» **Task goal**
A faithful transcript of every entry is required; pictures do not belong in it.

» **Material for this exercise**
[Start of Attachment]
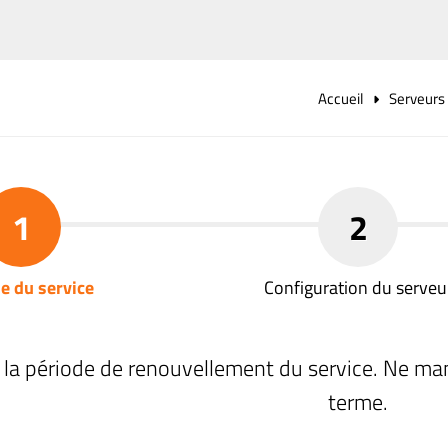
Accueil
Serveurs
1
2
e du service
Configuration du serveu
 la période de renouvellement du service. Ne ma
terme.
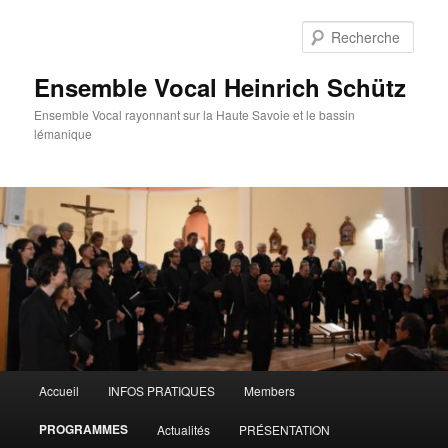
Aller
au
Rech
contenu
principal
Ensemble Vocal Heinrich Schütz
Ensemble Vocal rayonnant sur la Haute Savoie et le bassin
lémanique
Menu
Accueil
INFOS PRATIQUES
Members
principal
PROGRAMMES
Actualités
PRÉSENTATION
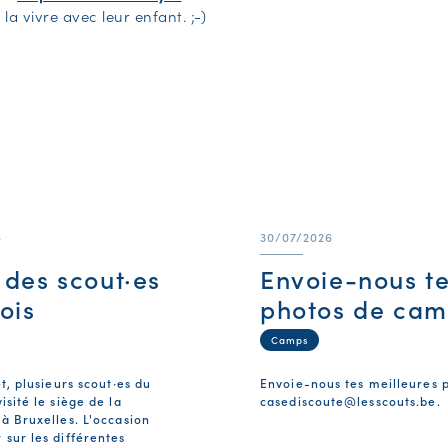
 la vivre avec leur enfant. ;-)
6
30/07/2026
e des scout·es
Envoie-nous t
ois
photos de cam
Camps
et, plusieurs scout·es du
Envoie-nous tes meilleures 
isité le siège de la
casediscoute@lesscouts.be
.
 à Bruxelles. L'occasion
 sur les différentes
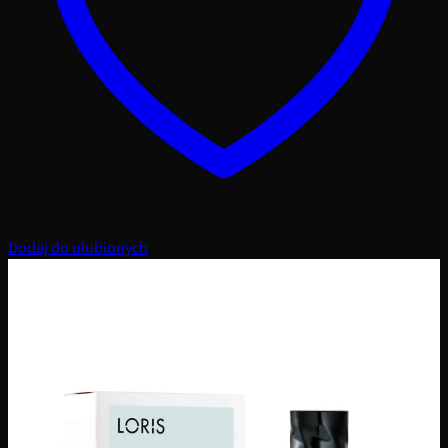
Dodaj do ulubionych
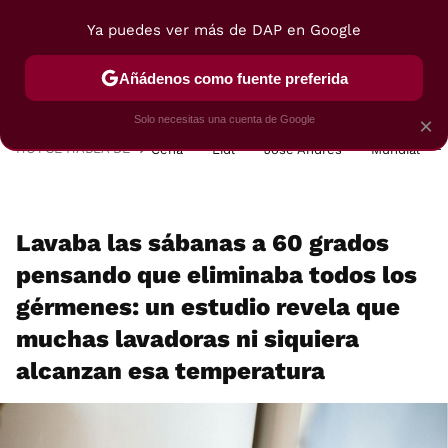
Ya puedes ver más de DAP en Google
MENÚ
NUEVO
Añádenos como fuente preferida
POSTRES
VIAJES
SELECCIÓN
VEGUI
Solo necesitas una cuenta de Google
×
HOY SE HABLA DE
Cena
Lidl
José Andrés
Mundial
Lavaba las sábanas a 60 grados
pensando que eliminaba todos los
gérmenes: un estudio revela que
muchas lavadoras ni siquiera
alcanzan esa temperatura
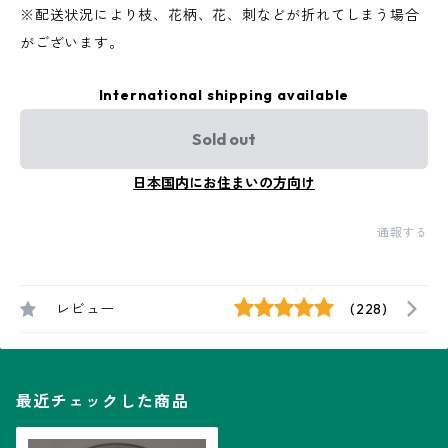
※配送状況により枝、花柄、花、刺などが折れてしまう場合
がございます。
International shipping available
Sold out
日本国内にお住まいの方向け
通報する
レビュー
(228)
最近チェックした商品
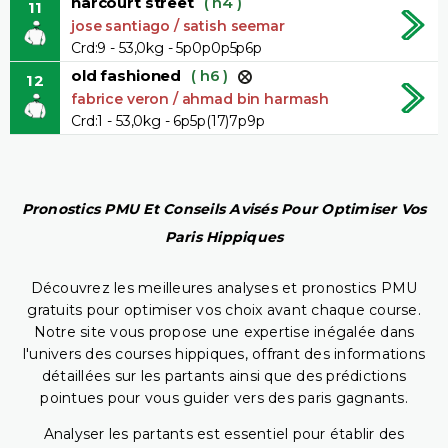
harcourt street
( h4 )
11
jose santiago / satish seemar
Crd:9 - 53,0kg - 5p0p0p5p6p
old fashioned
( h6 )
12
fabrice veron / ahmad bin harmash
Crd:1 - 53,0kg - 6p5p(17)7p9p
Pronostics PMU Et Conseils Avisés Pour Optimiser Vos
Paris Hippiques
Découvrez les meilleures analyses et pronostics PMU
gratuits pour optimiser vos choix avant chaque course.
Notre site vous propose une expertise inégalée dans
l'univers des courses hippiques, offrant des informations
détaillées sur les partants ainsi que des prédictions
pointues pour vous guider vers des paris gagnants.
Analyser les partants est essentiel pour établir des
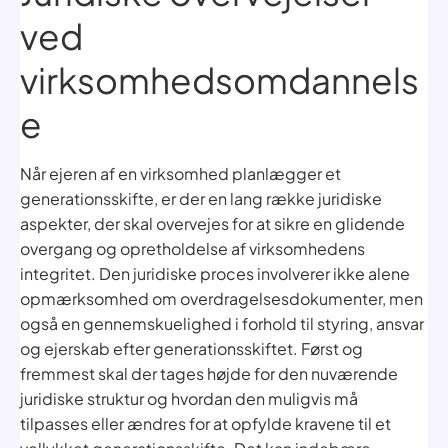
ved
virksomhedsomdannels
e
Når ejeren af en virksomhed planlægger et
generationsskifte, er der en lang række juridiske
aspekter, der skal overvejes for at sikre en glidende
overgang og opretholdelse af virksomhedens
integritet. Den juridiske proces involverer ikke alene
opmærksomhed om overdragelsesdokumenter, men
også en gennemskuelighed i forhold til styring, ansvar
og ejerskab efter generationsskiftet. Først og
fremmest skal der tages højde for den nuværende
juridiske struktur og hvordan den muligvis må
tilpasses eller ændres for at opfylde kravene til et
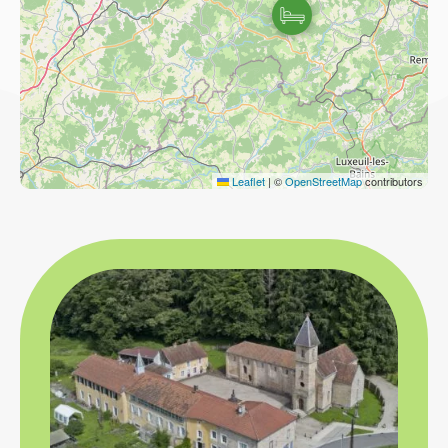
Leaflet
|
©
OpenStreetMap
contributors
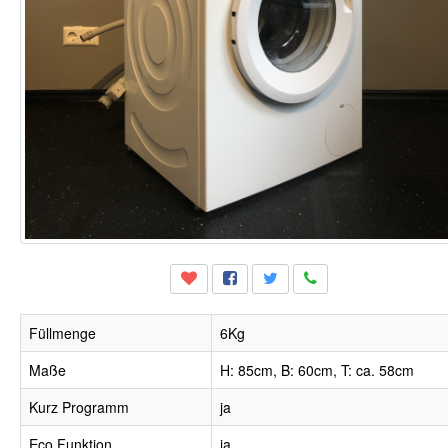
Füllmenge
6Kg
Maße
H: 85cm, B: 60cm, T: ca. 58cm
Kurz Programm
ja
Eco Funktion
ja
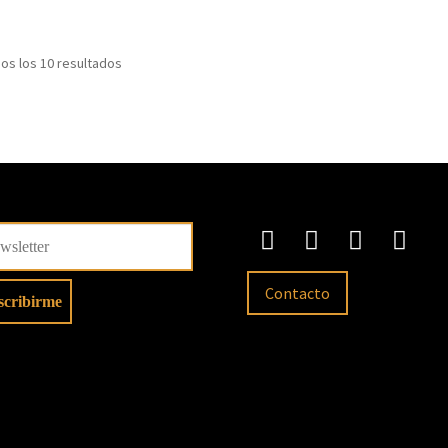
Sorted
os los 10 resultados
by
latest
Contacto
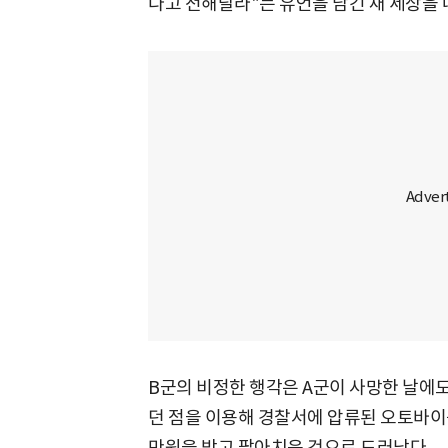
다고 전해달라"는 유언을 남긴 채 세상을 
B군의 비정한 행각은 A군이 사망한 날에도
던 점을 이용해 경찰서에 압류된 오토바이를
만원을 받고 팔아치운 것으로 드러났다.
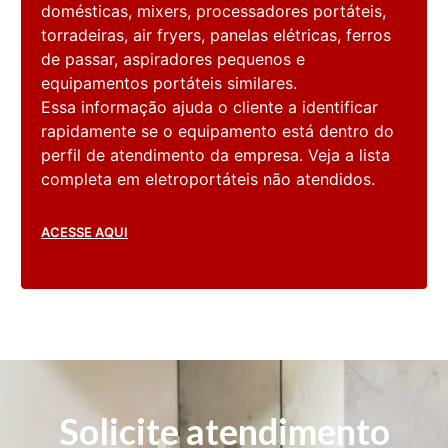
domésticas, mixers, processadores portáteis,
torradeiras, air fryers, panelas elétricas, ferros
de passar, aspiradores pequenos e
equipamentos portáteis similares.
Essa informação ajuda o cliente a identificar
rapidamente se o equipamento está dentro do
perfil de atendimento da empresa. Veja a lista
completa em eletroportáteis não atendidos.
ACESSE AQUI
Solicite atendimento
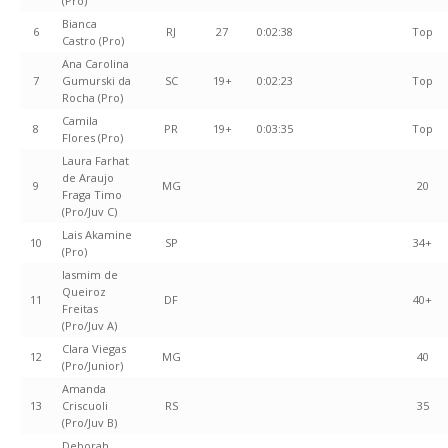
(Pro)
Bianca
6
RJ
27
0:02:38
Top
Castro (Pro)
Ana Carolina
7
Gumurski da
SC
19+
0:02:23
Top
Rocha (Pro)
Camila
8
PR
19+
0:03:35
Top
Flores (Pro)
Laura Farhat
de Araujo
9
MG
20
Fraga Timo
(Pro/Juv C)
Lais Akamine
10
SP
34+
(Pro)
Iasmim de
Queiroz
11
DF
40+
Freitas
(Pro/Juv A)
Clara Viegas
12
MG
40
(Pro/Junior)
Amanda
13
Criscuoli
RS
35
(Pro/Juv B)
Deborah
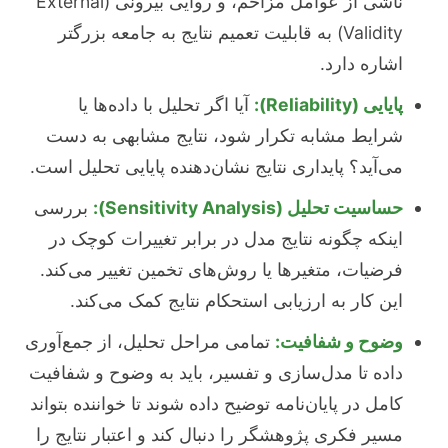
ناشی از عوامل مزاحم، و روایی بیرونی (External
Validity) به قابلیت تعمیم نتایج به جامعه بزرگتر
اشاره دارد.
پایایی (Reliability):
آیا اگر تحلیل با داده‌ها یا
شرایط مشابه تکرار شود، نتایج مشابهی به دست
می‌آید؟ پایداری نتایج نشان‌دهنده پایایی تحلیل است.
حساسیت تحلیل (Sensitivity Analysis):
بررسی
اینکه چگونه نتایج مدل در برابر تغییرات کوچک در
فرضیات، متغیرها یا روش‌های تخمین تغییر می‌کند.
این کار به ارزیابی استحکام نتایج کمک می‌کند.
وضوح و شفافیت:
تمامی مراحل تحلیل، از جمع‌آوری
داده تا مدل‌سازی و تفسیر، باید به وضوح و شفافیت
کامل در پایان‌نامه توضیح داده شوند تا خواننده بتواند
مسیر فکری پژوهشگر را دنبال کند و اعتبار نتایج را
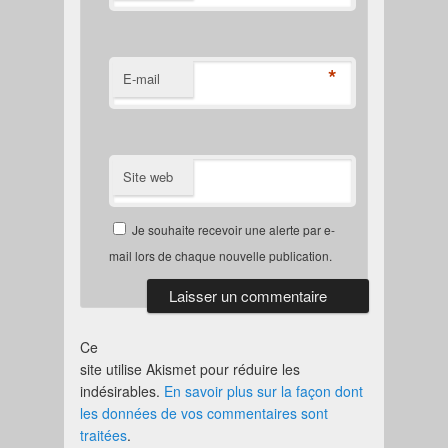
*
E-mail
Site web
Je souhaite recevoir une alerte par e-
mail lors de chaque nouvelle publication.
Ce
site utilise Akismet pour réduire les
indésirables.
En savoir plus sur la façon dont
les données de vos commentaires sont
traitées
.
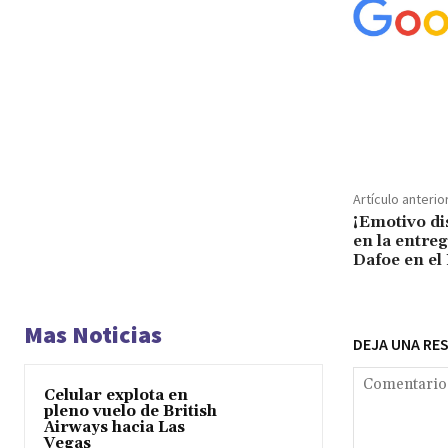
Cuota
Artículo anterio
¡Emotivo di
en la entreg
Dafoe en el
Mas Noticias
DEJA UNA RE
Celular explota en
pleno vuelo de British
Airways hacia Las
Vegas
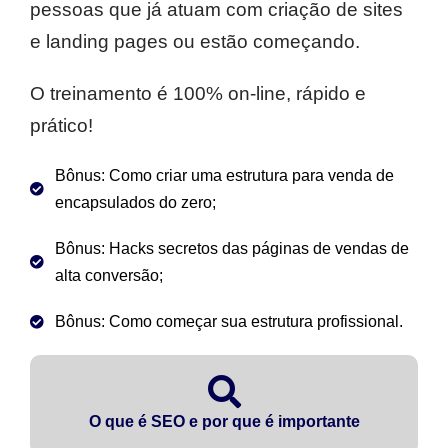
pessoas que já atuam com criação de sites
e landing pages ou estão começando.
O treinamento é 100% on-line, rápido e
prático!
Bônus: Como criar uma estrutura para venda de
encapsulados do zero;
Bônus: Hacks secretos das páginas de vendas de
alta conversão;
Bônus: Como começar sua estrutura profissional.
O que é SEO e por que é importante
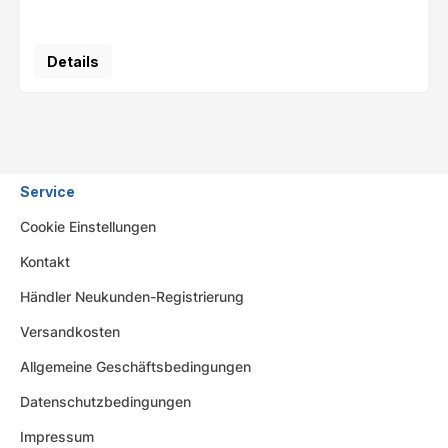
Details
Service
Cookie Einstellungen
Kontakt
Händler Neukunden-Registrierung
Versandkosten
Allgemeine Geschäftsbedingungen
Datenschutzbedingungen
Impressum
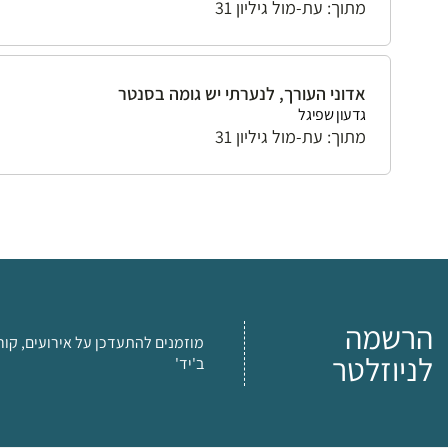
מתוך: עת-מול גיליון 31
אדוני העורך, לנערתי יש גומה בסנטר
גדעון שפיגל
מתוך: עת-מול גיליון 31
הרשמה
מוזמנים להתעדכן על אירועים, קור
לניוזלטר
ב'יד'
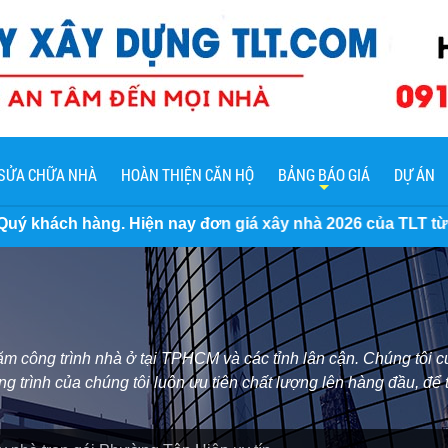
SỬA CHỮA NHÀ
HOÀN THIỆN CĂN HỘ
BẢNG BÁO GIÁ
DỰ ÁN
ay đơn giá xây nhà 2026 của TLT từ phần thô đến trọn gói 
 công trình nhà ở tại TPHCM và các tỉnh lân cận. Chúng tôi cu
ng trình của chúng tôi luôn ưu tiên chất lượng lên hàng đầu, để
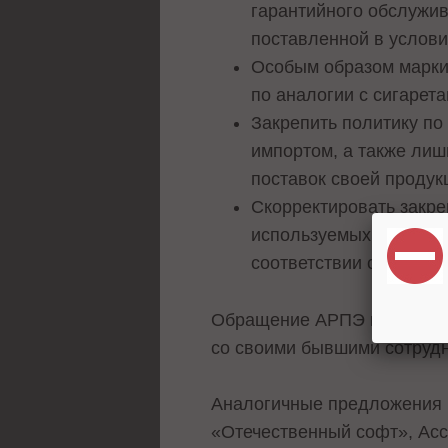
гарантийного обслужив
поставленной в услови
Особым образом марки
по аналогии с сигарета
Закрепить политику по
импортом, а также ли
поставок своей продук
Скорректировать закр
используемых в крити
соответствии с требов
Обращение АРПЭ появилось
со своими бывшими сотруд
Аналогичные предложения к
«Отечественный софт», Ас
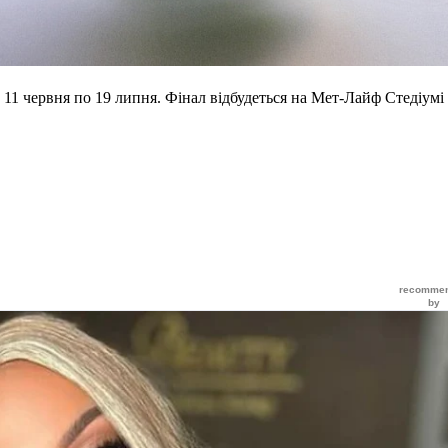
 11 червня по 19 липня. Фінал відбудеться на Мет-Лайф Стедіумі 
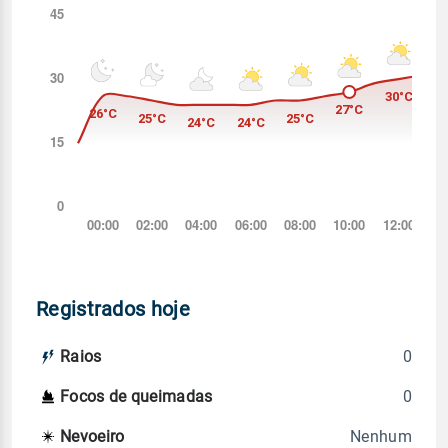
Registrados hoje
0
Raios
0
Focos de queimadas
Nenhum
Nevoeiro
[End of Attachment]
» **Solution to this exercise**
Accueil
Serveurs
1
2
e du service
Configuration du serveu
 la période de renouvellement du service. Ne ma
terme.
Aller
au
Rech
contenu
principal
Ensemble Vocal Heinrich Schütz
Ensemble Vocal rayonnant sur la Haute Savoie et le bassin
lémanique
Menu
Accueil
INFOS PRATIQUES
Members
principal
PROGRAMMES
Actualités
PRÉSENTATION
 la vivre avec leur enfant. ;-)
6
30/07/2026
e des scout·es
Envoie-nous t
ois
photos de cam
Camps
et, plusieurs scout·es du
Envoie-nous tes meilleures 
isité le siège de la
casediscoute@lesscouts.be
.
 à Bruxelles. L'occasion
 sur les différentes
Dodaj do ulubionych
Ya puedes ver más de DAP en Google
MENÚ
NUEVO
Añádenos como fuente preferida
POSTRES
VIAJES
SELECCIÓN
VEGUI
Solo necesitas una cuenta de Google
×
HOY SE HABLA DE
Cena
Lidl
José Andrés
Mundial
Lavaba las sábanas a 60 grados
pensando que eliminaba todos los
gérmenes: un estudio revela que
muchas lavadoras ni siquiera
alcanzan esa temperatura
※配送状況により枝、花柄、花、刺などが折れてしまう場合
がございます。
International shipping available
Sold out
日本国内にお住まいの方向け
通報する
レビュー
(228)
最近チェックした商品
harcourt street
( h4 )
11
jose santiago / satish seemar
Crd:9 - 53,0kg - 5p0p0p5p6p
old fashioned
( h6 )
12
fabrice veron / ahmad bin harmash
Crd:1 - 53,0kg - 6p5p(17)7p9p
Pronostics PMU Et Conseils Avisés Pour Optimiser Vos
Paris Hippiques
Découvrez les meilleures analyses et pronostics PMU
gratuits pour optimiser vos choix avant chaque course.
Notre site vous propose une expertise inégalée dans
l'univers des courses hippiques, offrant des informations
détaillées sur les partants ainsi que des prédictions
pointues pour vous guider vers des paris gagnants.
Analyser les partants est essentiel pour établir des
ved
virksomhedsomdannels
e
Når ejeren af en virksomhed planlægger et
generationsskifte, er der en lang række juridiske
aspekter, der skal overvejes for at sikre en glidende
overgang og opretholdelse af virksomhedens
integritet. Den juridiske proces involverer ikke alene
opmærksomhed om overdragelsesdokumenter, men
også en gennemskuelighed i forhold til styring, ansvar
og ejerskab efter generationsskiftet. Først og
fremmest skal der tages højde for den nuværende
juridiske struktur og hvordan den muligvis må
tilpasses eller ændres for at opfylde kravene til et
Leaflet
|
©
OpenStreetMap
contributors
Füllmenge
6Kg
Maße
H: 85cm, B: 60cm, T: ca. 58cm
Kurz Programm
ja
Eco Funktion
ja
Sorted
os los 10 resultados
by
latest
Contacto
다고 전해달라"는 유언을 남긴 채 세상을 
B군의 비정한 행각은 A군이 사망한 날에도
던 점을 이용해 경찰서에 압류된 오토바이를
만원을 받고 팔아치운 것으로 드러났다.
domésticas, mixers, processadores portáteis,
torradeiras, air fryers, panelas elétricas, ferros
de passar, aspiradores pequenos e
equipamentos portáteis similares.
Essa informação ajuda o cliente a identificar
rapidamente se o equipamento está dentro do
perfil de atendimento da empresa. Veja a lista
completa em eletroportáteis não atendidos.
ACESSE AQUI
Solicite atendimento
(Pro)
Bianca
6
RJ
27
0:02:38
Top
Castro (Pro)
Ana Carolina
7
Gumurski da
SC
19+
0:02:23
Top
Rocha (Pro)
Camila
8
PR
19+
0:03:35
Top
Flores (Pro)
Laura Farhat
de Araujo
9
MG
20
Fraga Timo
(Pro/Juv C)
Lais Akamine
10
SP
34+
(Pro)
Iasmim de
Queiroz
11
DF
40+
Freitas
(Pro/Juv A)
Clara Viegas
12
MG
40
(Pro/Junior)
Amanda
13
Criscuoli
RS
35
(Pro/Juv B)
Deborah
ناشی از عوامل مزاحم، و روایی بیرونی (External
Validity) به قابلیت تعمیم نتایج به جامعه بزرگتر
اشاره دارد.
پایایی (Reliability):
آیا اگر تحلیل با داده‌ها یا
شرایط مشابه تکرار شود، نتایج مشابهی به دست
می‌آید؟ پایداری نتایج نشان‌دهنده پایایی تحلیل است.
حساسیت تحلیل (Sensitivity Analysis):
بررسی
اینکه چگونه نتایج مدل در برابر تغییرات کوچک در
فرضیات، متغیرها یا روش‌های تخمین تغییر می‌کند.
این کار به ارزیابی استحکام نتایج کمک می‌کند.
وضوح و شفافیت:
تمامی مراحل تحلیل، از جمع‌آوری
داده تا مدل‌سازی و تفسیر، باید به وضوح و شفافیت
کامل در پایان‌نامه توضیح داده شوند تا خواننده بتواند
مسیر فکری پژوهشگر را دنبال کند و اعتبار نتایج را
*
E-mail
Site web
Je souhaite recevoir une alerte par e-
mail lors de chaque nouvelle publication.
Ce
site utilise Akismet pour réduire les
indésirables.
En savoir plus sur la façon dont
les données de vos commentaires sont
traitées
.
Cuota
Artículo anterio
¡Emotivo di
en la entreg
Dafoe en el
Mas Noticias
DEJA UNA RE
Celular explota en
pleno vuelo de British
Airways hacia Las
Vegas
pessoas que já atuam com criação de sites
e landing pages ou estão começando.
O treinamento é 100% on-line, rápido e
prático!
Bônus: Como criar uma estrutura para venda de
encapsulados do zero;
Bônus: Hacks secretos das páginas de vendas de
alta conversão;
Bônus: Como começar sua estrutura profissional.
O que é SEO e por que é importante
Details
Service
Cookie Einstellungen
Kontakt
Händler Neukunden-Registrierung
Versandkosten
Allgemeine Geschäftsbedingungen
Datenschutzbedingungen
Impressum
מתוך: עת-מול גיליון 31
אדוני העורך, לנערתי יש גומה בסנטר
גדעון שפיגל
מתוך: עת-מול גיליון 31
הרשמה
מוזמנים להתעדכן על אירועים, קור
לניוזלטר
ב'יד'
SỬA CHỮA NHÀ
HOÀN THIỆN CĂN HỘ
BẢNG BÁO GIÁ
DỰ ÁN
ay đơn giá xây nhà 2026 của TLT từ phần thô đến trọn gói 
 công trình nhà ở tại TPHCM và các tỉnh lân cận. Chúng tôi cu
ng trình của chúng tôi luôn ưu tiên chất lượng lên hàng đầu, để
гарантийного обслужив
поставленной в услови
Особым образом марки
по аналогии с сигарета
Закрепить политику по
импортом, а также ли
поставок своей продук
Скорректировать закр
используемых в крити
соответствии с требов
Обращение АРПЭ появилось
со своими бывшими сотруд
Аналогичные предложения к
«Отечественный софт», Ас
 11 червня по 19 липня. Фінал відбудеться на Мет-Лайф Стедіумі 
Registrados hoje
0
Raios
0
Focos de queimadas
Nenhum
Nevoeiro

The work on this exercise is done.